OMS promet des sanctions contre les responsables présumés des violences sexuelles dans son équipe en RDC

Le directeur général de l’organisation mondiale de la santé ( OMS) est « scandalisé » par les révélations de violences sexuelles présumées perpétrées par son personnel en République Démocratique du Congo ( RDC)
Tedros Adhanom Ghebreyesus a promis vendredi à Genève des « sanctions graves », y compris des « licenciements immédiats ». Toute personne mise en cause « devra répondre de ses actes », a-t-il affirmé à la presse.

Il a rappelé qu’une investigation avait été immédiatement lancée après les révélations de The New Humanitarian et de la Fondation Thomson Reuters.
Mentionnant « une trahison » des personnes que l’OMS assiste, M. Tedros a également ajouté que de telles exactions ne seront tolérées ni de la part du personnel, ni d’acteurs qui collaborent avec l’organisation ou encore de partenaires.
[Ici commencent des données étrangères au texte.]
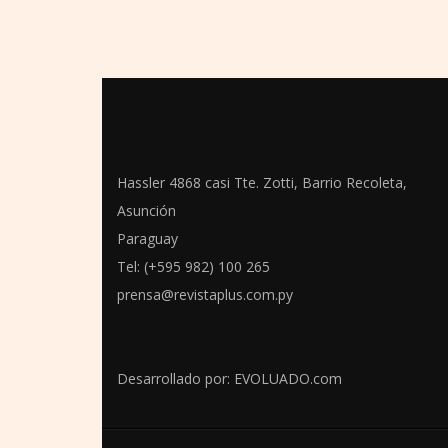
Hassler 4868 casi Tte. Zotti, Barrio Recoleta,
Asunción
Paraguay
Tel: (+595 982) 100 265
prensa@revistaplus.com.py
Desarrollado por:
EVOLUADO.com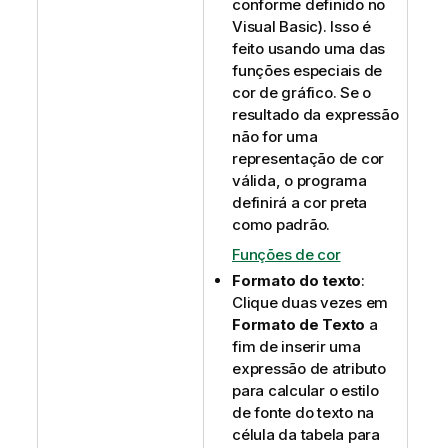
conforme definido no
Visual Basic). Isso é
feito usando uma das
funções especiais de
cor de gráfico. Se o
resultado da expressão
não for uma
representação de cor
válida, o programa
definirá a cor preta
como padrão.
Funções de cor
Formato do texto
:
Clique duas vezes em
Formato de Texto
a
fim de inserir uma
expressão de atributo
para calcular o estilo
de fonte do texto na
célula da tabela para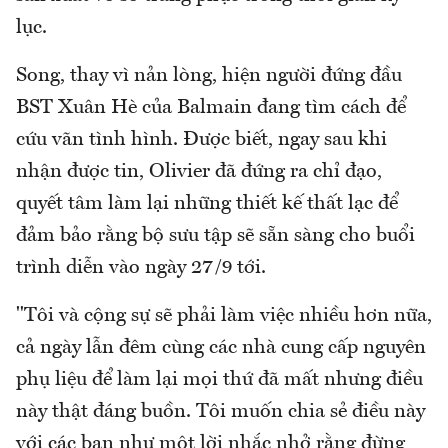
lục.
Song, thay vì nản lòng, hiện người đứng đầu
BST Xuân Hè của Balmain đang tìm cách để
cứu vãn tình hình. Được biết, ngay sau khi
nhận được tin, Olivier đã đứng ra chỉ đạo,
quyết tâm làm lại những thiết kế thất lạc để
đảm bảo rằng bộ sưu tập sẽ sẵn sàng cho buổi
trình diễn vào ngày 27/9 tới.
"Tôi và cộng sự sẽ phải làm việc nhiều hơn nữa,
cả ngày lẫn đêm cùng các nhà cung cấp nguyên
phụ liệu để làm lại mọi thứ đã mất nhưng điều
này thật đáng buồn. Tôi muốn chia sẻ điều này
với các bạn như một lời nhắc nhở rằng đừng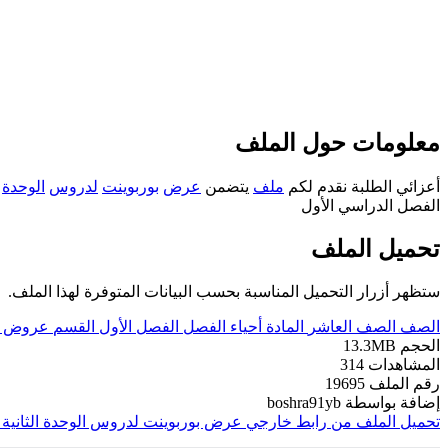
معلومات حول الملف
أعزائي الطلبة نقدم لكم
ملف
يتضمن
عرض
بوربوينت
لدروس
الوحدة
الفصل الدراسي الأول
تحميل الملف
ستظهر أزرار التحميل المناسبة بحسب البيانات المتوفرة لهذا الملف.
الصف
الصف العاشر
المادة
أحياء
الفصل
الفصل الأول
القسم
عروض ب
الحجم
13.3MB
المشاهدات
314
رقم الملف
19695
إضافة بواسطة
boshra91yb
تحميل الملف من رابط خارجي
عرض بوربوينت لدروس الوحدة الثانية ت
Plus de 50 femmes ont dit avoir été victimes d’exploitation sexuelle, sous forme de chantage à l’emploi.
L’OMS prend « au sérieux » ces accusations et part du principe que les victimes ne mentent pas, a dit de son côté le chef du programme d’urgence au sein de l’organisation Michael Ryan. « Quelque chose clairement n’a pas fonctionné » dans la formation, le choix des collaborateurs ou encore le suivi, a-t-il insisté, même si d’importants efforts avaient déjà été menés.
Tedros a promis des annonces supplémentaires. Les femmes ont ciblé des actes perpétrés par des employés d’agences de l’ONU et de grandes ONG dans la lutte contre Ebola entre 2018 et 2020 en République démocratique du Congo (RDC).